- [AIM]: Please convert every line of the records below into a JSON list of strings, one string per line and no blank lines, and leave the pictures out.

----- LISTED ENTRIES

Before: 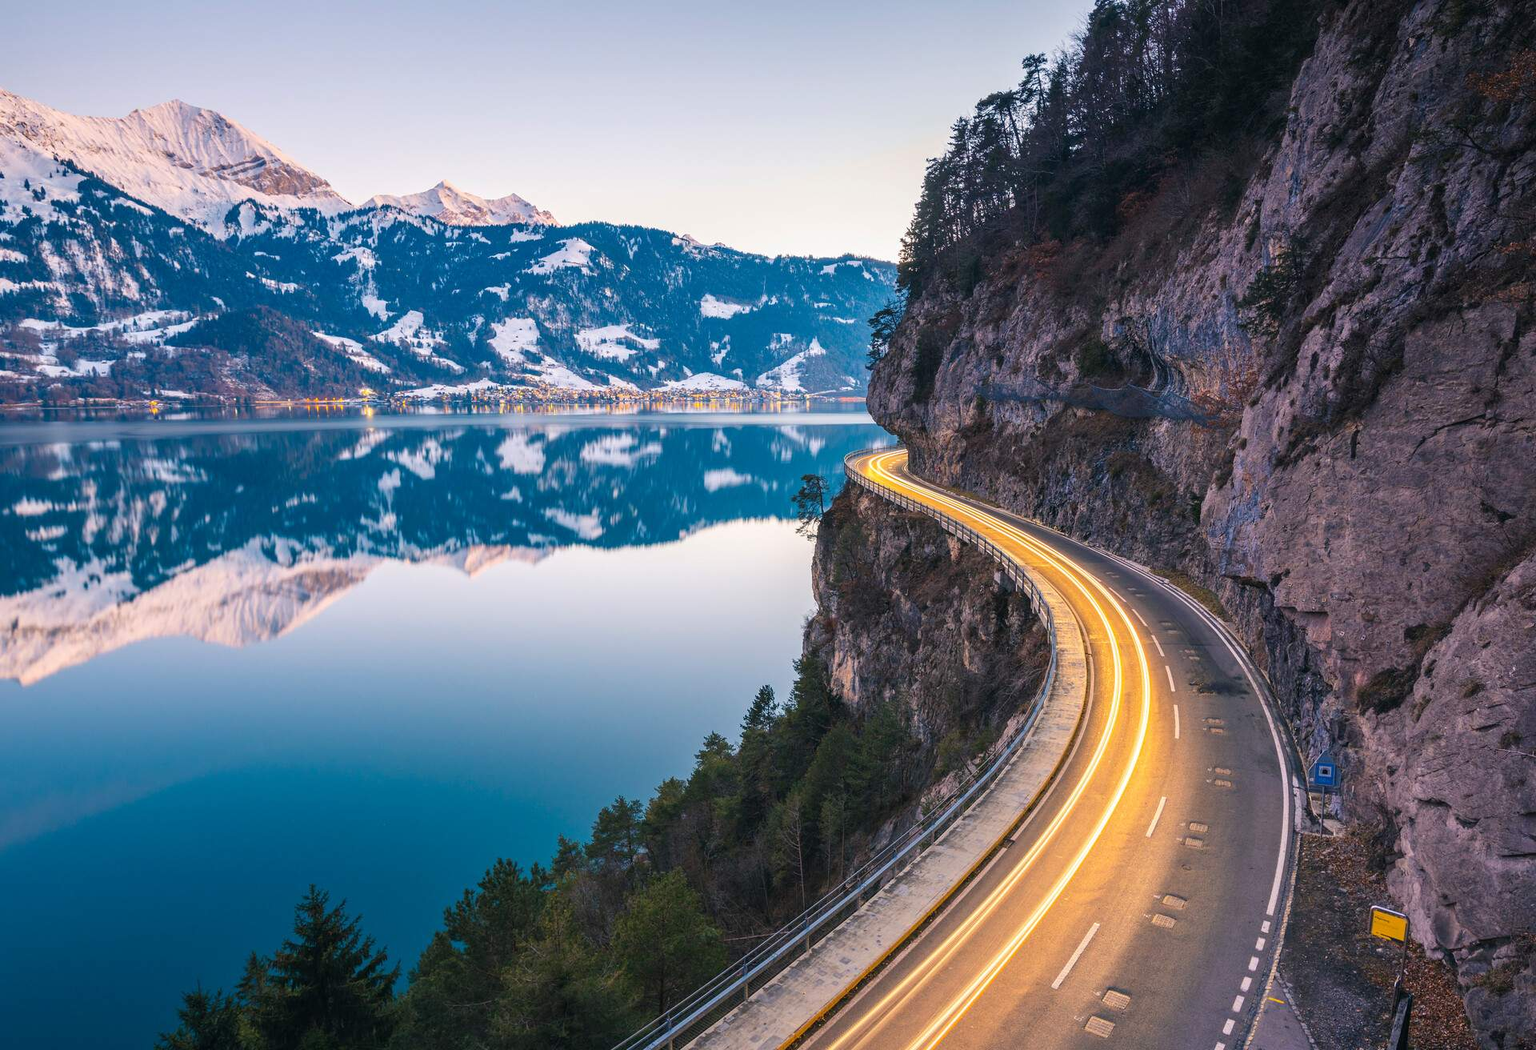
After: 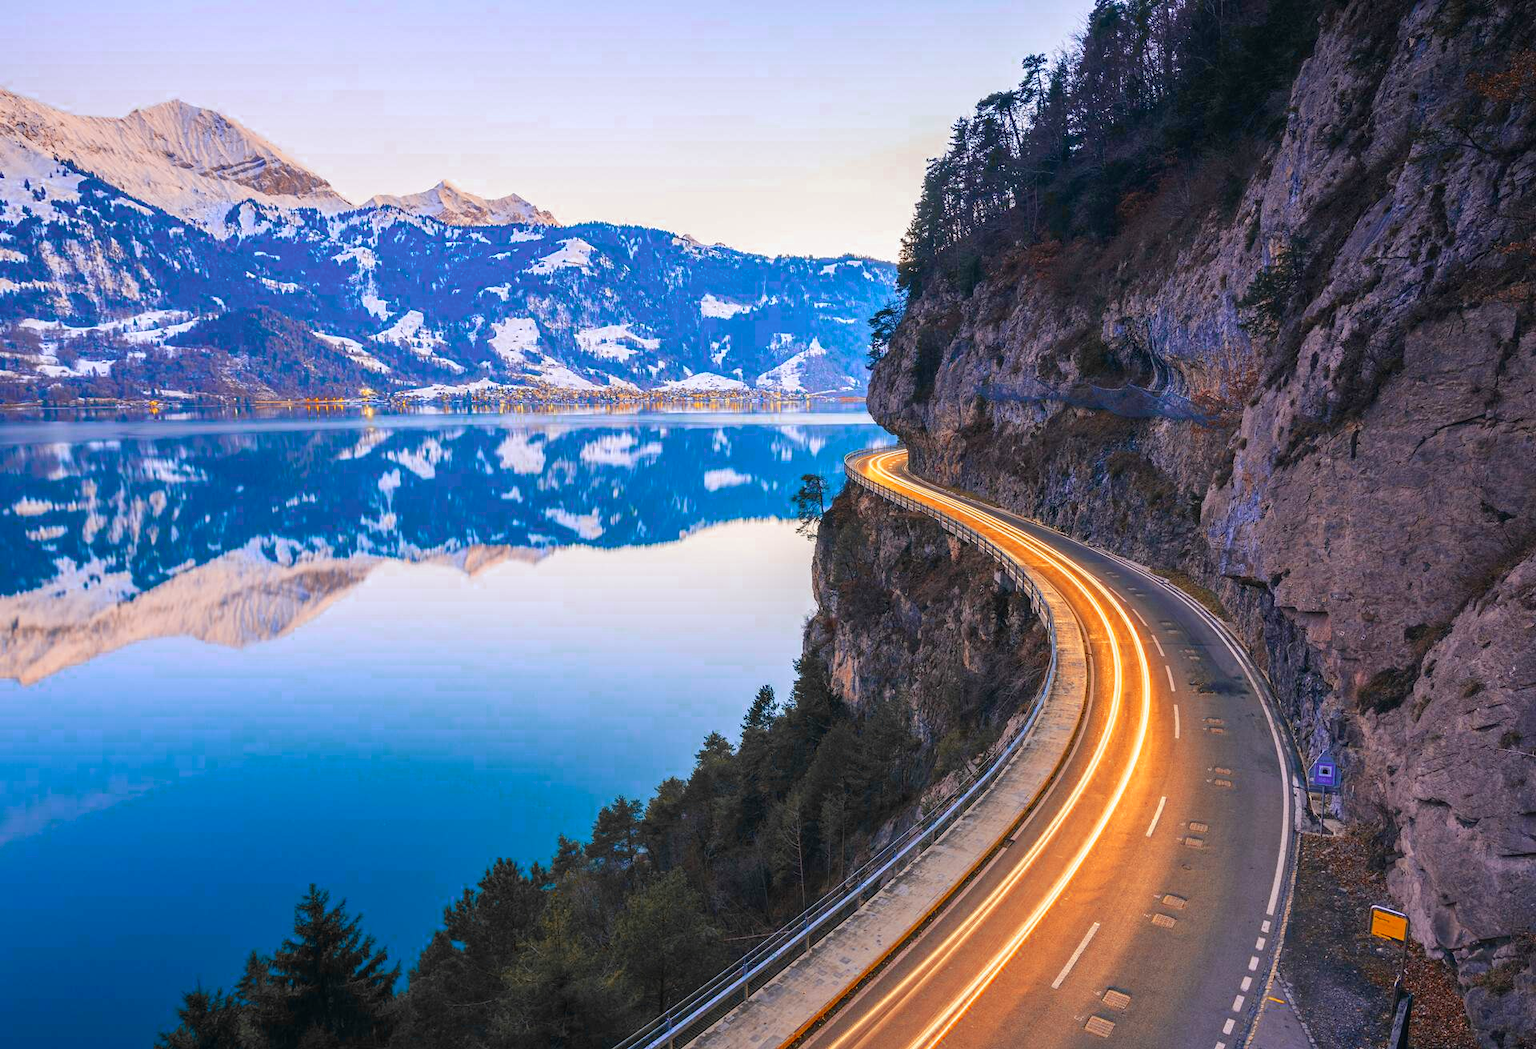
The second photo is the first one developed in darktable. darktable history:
color zones: curves: ch0 [(0, 0.363) (0.128, 0.373) (0.25, 0.5) (0.402, 0.407) (0.521, 0.525) (0.63, 0.559) (0.729, 0.662) (0.867, 0.471)]; ch1 [(0, 0.515) (0.136, 0.618) (0.25, 0.5) (0.378, 0) (0.516, 0) (0.622, 0.593) (0.737, 0.819) (0.87, 0.593)]; ch2 [(0, 0.529) (0.128, 0.471) (0.282, 0.451) (0.386, 0.662) (0.516, 0.525) (0.633, 0.554) (0.75, 0.62) (0.875, 0.441)]
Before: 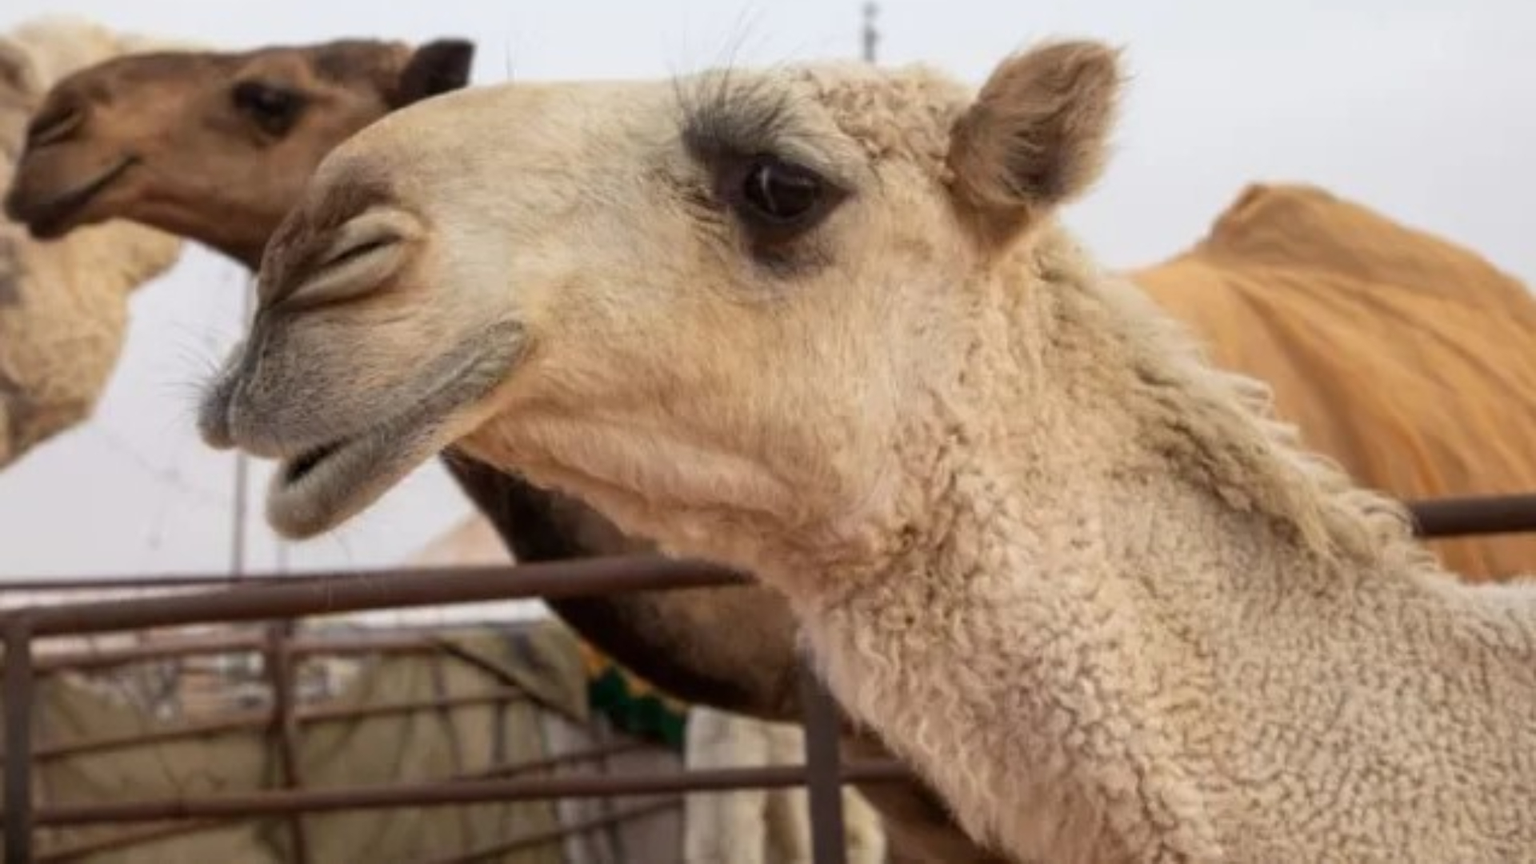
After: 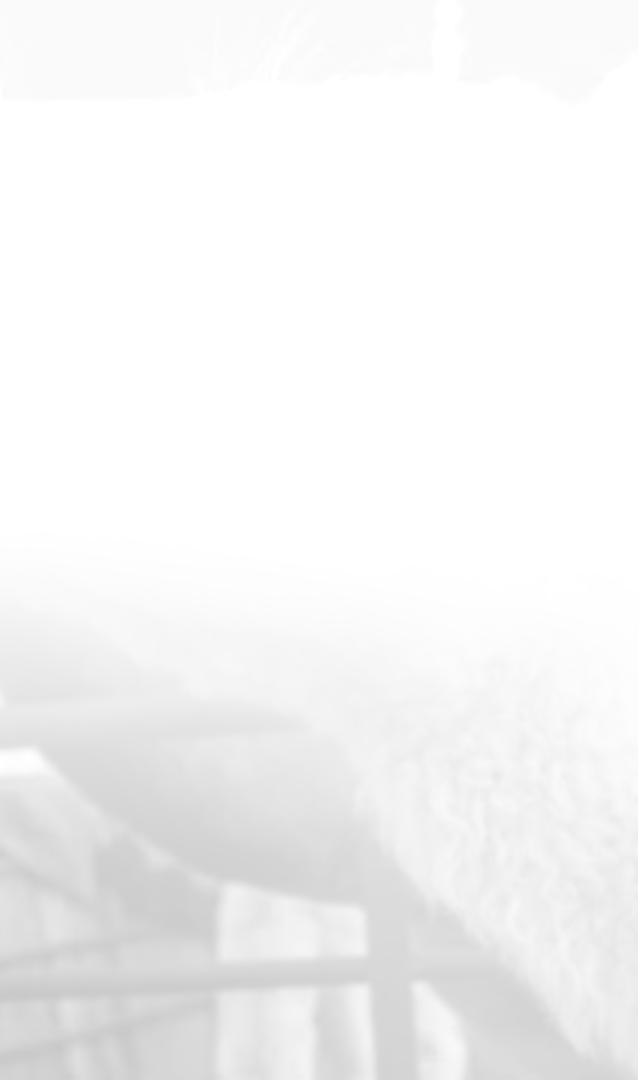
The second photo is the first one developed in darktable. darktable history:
monochrome: on, module defaults
crop: left 33.36%, right 33.36%
bloom: size 85%, threshold 5%, strength 85%
exposure: black level correction 0, exposure 0.5 EV, compensate highlight preservation false
contrast brightness saturation: contrast 0.07, brightness -0.14, saturation 0.11
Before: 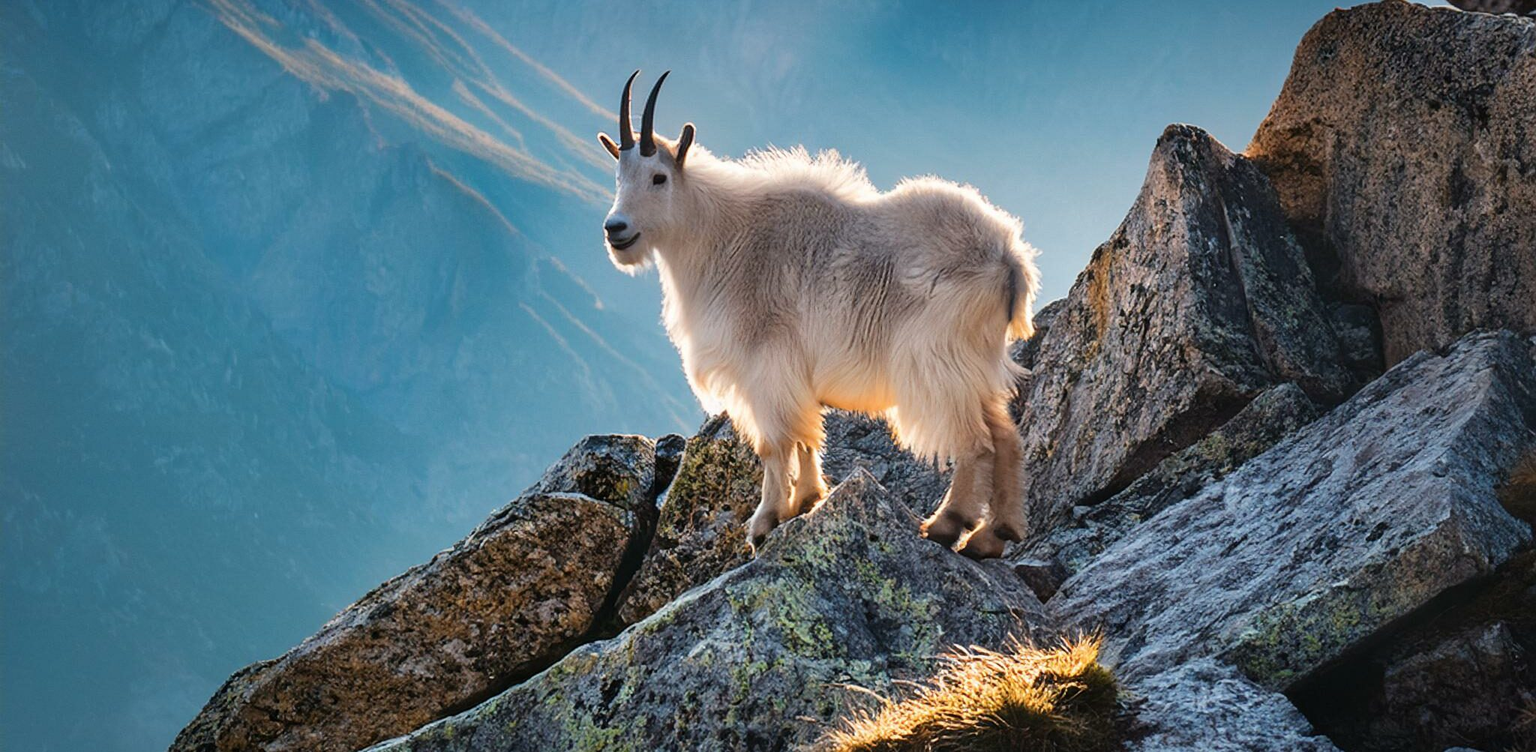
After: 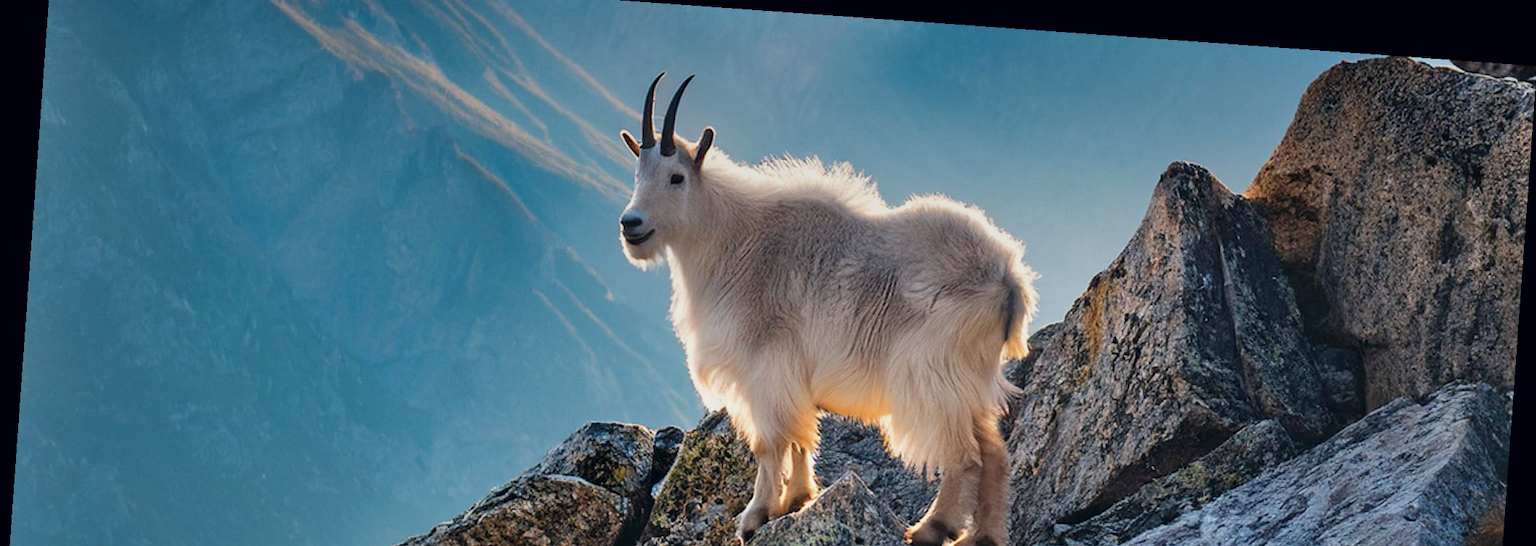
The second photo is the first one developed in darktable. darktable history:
graduated density: rotation -0.352°, offset 57.64
shadows and highlights: shadows 40, highlights -54, highlights color adjustment 46%, low approximation 0.01, soften with gaussian
crop and rotate: top 4.848%, bottom 29.503%
color correction: highlights a* 0.207, highlights b* 2.7, shadows a* -0.874, shadows b* -4.78
rotate and perspective: rotation 4.1°, automatic cropping off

----------

- [EXERCISE RESPONSE]:
[
  "Before: ",
  "After: ",
  "The second photo is the first one developed in darktable. darktable history:",
  "color zones: curves: ch0 [(0, 0.363) (0.128, 0.373) (0.25, 0.5) (0.402, 0.407) (0.521, 0.525) (0.63, 0.559) (0.729, 0.662) (0.867, 0.471)]; ch1 [(0, 0.515) (0.136, 0.618) (0.25, 0.5) (0.378, 0) (0.516, 0) (0.622, 0.593) (0.737, 0.819) (0.87, 0.593)]; ch2 [(0, 0.529) (0.128, 0.471) (0.282, 0.451) (0.386, 0.662) (0.516, 0.525) (0.633, 0.554) (0.75, 0.62) (0.875, 0.441)]",
  "Before: ",
  "After: ",
  "The second photo is the first one developed in darktable. darktable history:",
  "monochrome: on, module defaults",
  "crop: left 33.36%, right 33.36%",
  "bloom: size 85%, threshold 5%, strength 85%",
  "exposure: black level correction 0, exposure 0.5 EV, compensate highlight preservation false",
  "contrast brightness saturation: contrast 0.07, brightness -0.14, saturation 0.11",
  "Before: ",
  "After: ",
  "The second photo is the first one developed in darktable. darktable history:",
  "graduated density: rotation -0.352°, offset 57.64",
  "shadows and highlights: shadows 40, highlights -54, highlights color adjustment 46%, low approximation 0.01, soften with gaussian",
  "crop and rotate: top 4.848%, bottom 29.503%",
  "color correction: highlights a* 0.207, highlights b* 2.7, shadows a* -0.874, shadows b* -4.78",
  "rotate and perspective: rotation 4.1°, automatic cropping off"
]